Having my tumor marker go down, I realized that I needed to read the expert report. This is the report provided by “experts” across the country evaluating my case and giving their opinion. I received the report about a month ago and I read the first page and handed it to Jim telling him to hide this from me. This report had a cover sheet telling me that I had few options and my cancer will continue to be resistant. The report said the chemo would stop working, cancer would grow, and I should consider stopping chemo. Palliative care is what I am doing now as I know I have no standard options. We are in uncharted territory.  I refuse to accept this death sentence. I know and understand there is no cure for my cancer and the likelihood of it returning is high. I also know a lot about myself and my body. These experts are looking at me on paper and making a decision based on facts provided in the report. I took a deep breath and looked at the specifics. They were missing two key items which are all the “rage” in chemo treatment: Votrient and low dose chemo. These were both presented at the big ASCO conference in June.
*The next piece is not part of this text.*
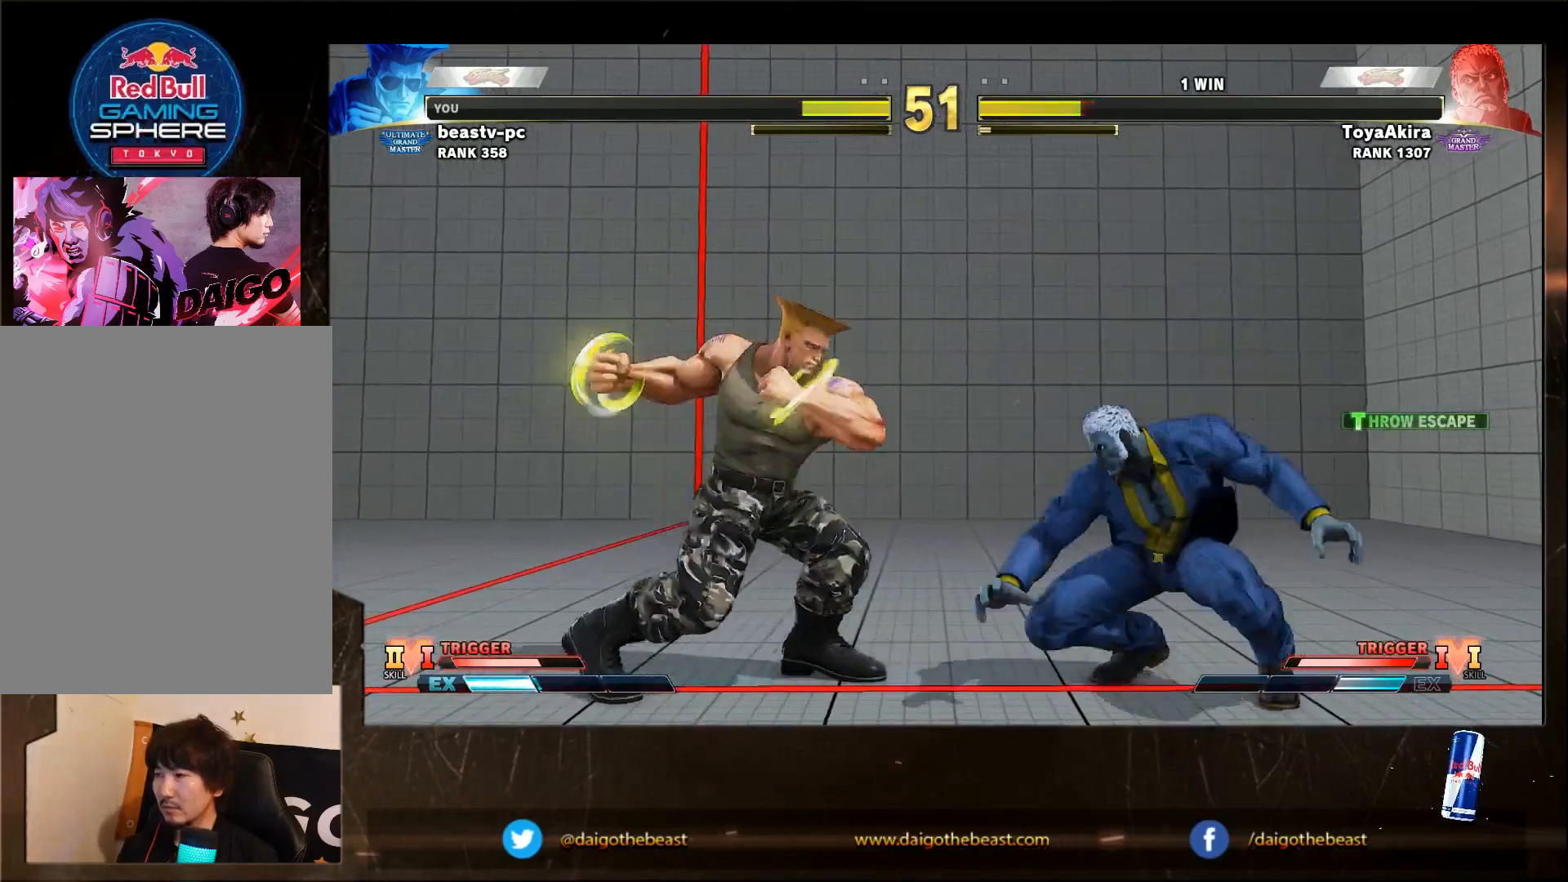
{"buttons": ["SQUARE"], "left_stick": "down-left", "events": [[300, "left_stick", "left"], [400, "left_stick", "down-left"], [500, "SQUARE", "down"]]}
Either they quickly reviewed my case or didn’t give it the attention it deserved or really could not think outside the box. I did review their other suggestions which we had already talked to my UCLA doc about. I decided there is something to be said for meeting a doc face to face. There is also something to be said for keeping your hope, your motivation, and your purpose for living. These experts made no mention of my husband, son, family, or friends. These are pieces of me which motivate me to face another chemo each week. My drive and desire to stay alive cannot be measured or even comprehended unless you know me. I think back to the expert at Cedars who shook his head in disbelief when he read and counted the number of chemo treatments, reviewed my current blood work, and looked at my face. He acknowledged that I did not look like a cancer patient. Now, there are days without make up when the gray pastiness creeps out of the makeup, but I have convinced myself even in my worse days that I am a wife, mom, sister, daughter, and a friend and not just a cancer patient.
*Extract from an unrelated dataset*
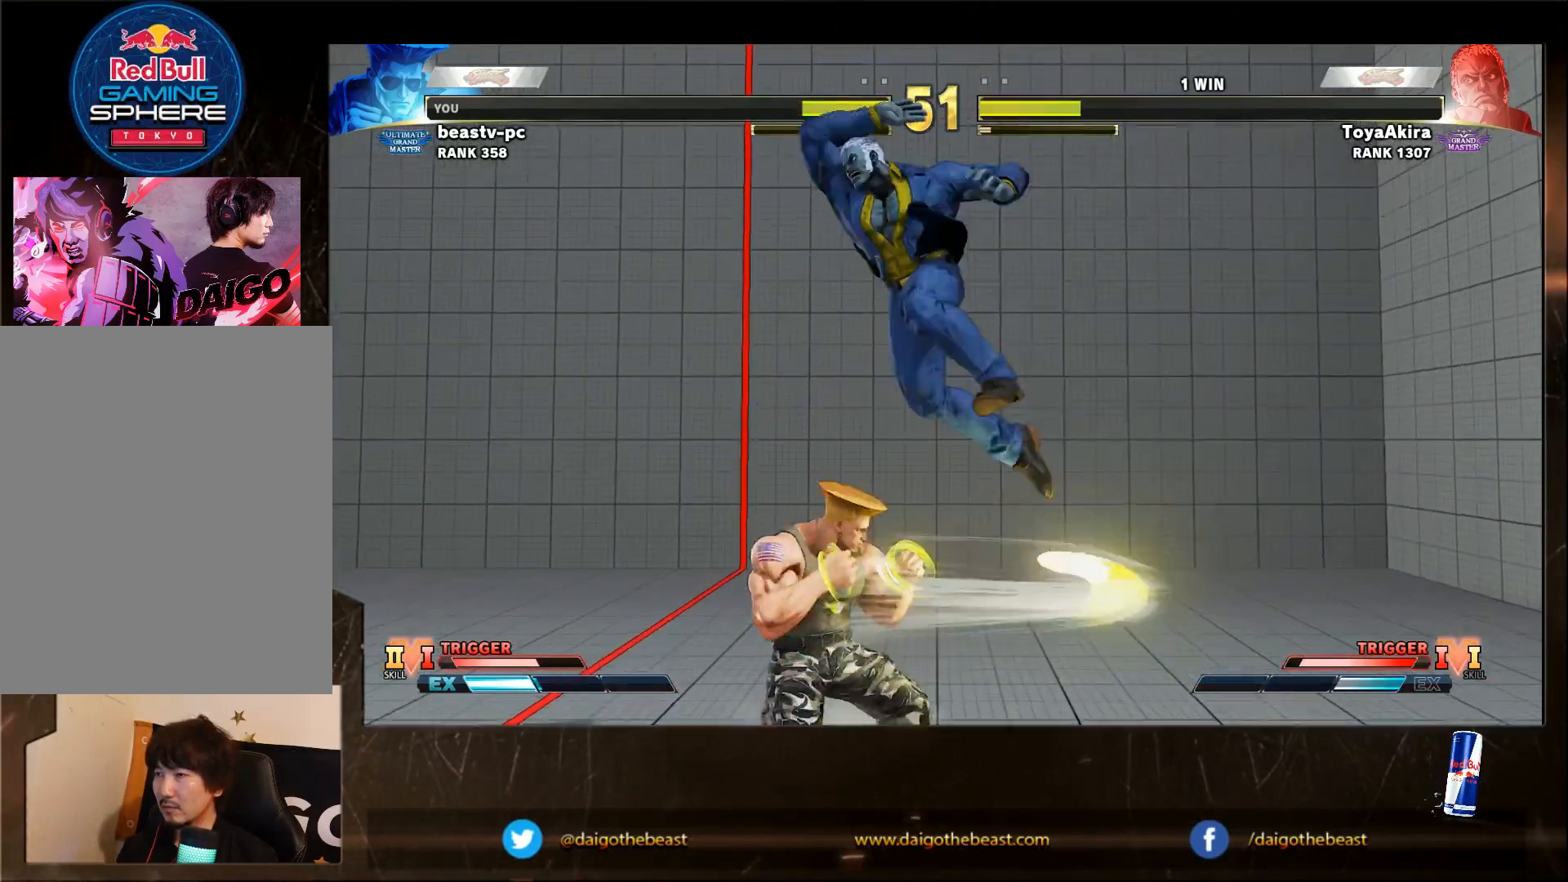
{"buttons": [], "left_stick": "left", "events": [[150, "SQUARE", "up"], [400, "left_stick", "center"], [483, "left_stick", "left"]]}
As a new friend and fellow warrior said, “you have a powerful name and I can see you are riding the ‘F-in’ wave and refusing to give up.” This is true and we are more than just what reads on a paper. I am lucky to have a team of doctors, nurses, and scientists who understand me as a person instead of just a cancer patient. So, I will continue to enjoy these new moments as much as I can. I cannot think about the tomorrows, but only today. I will enjoy the sunshine (still with a mask in crowds) and my countdown to freedom from pneumonia continues. ENJOY THE SUMMER FUN!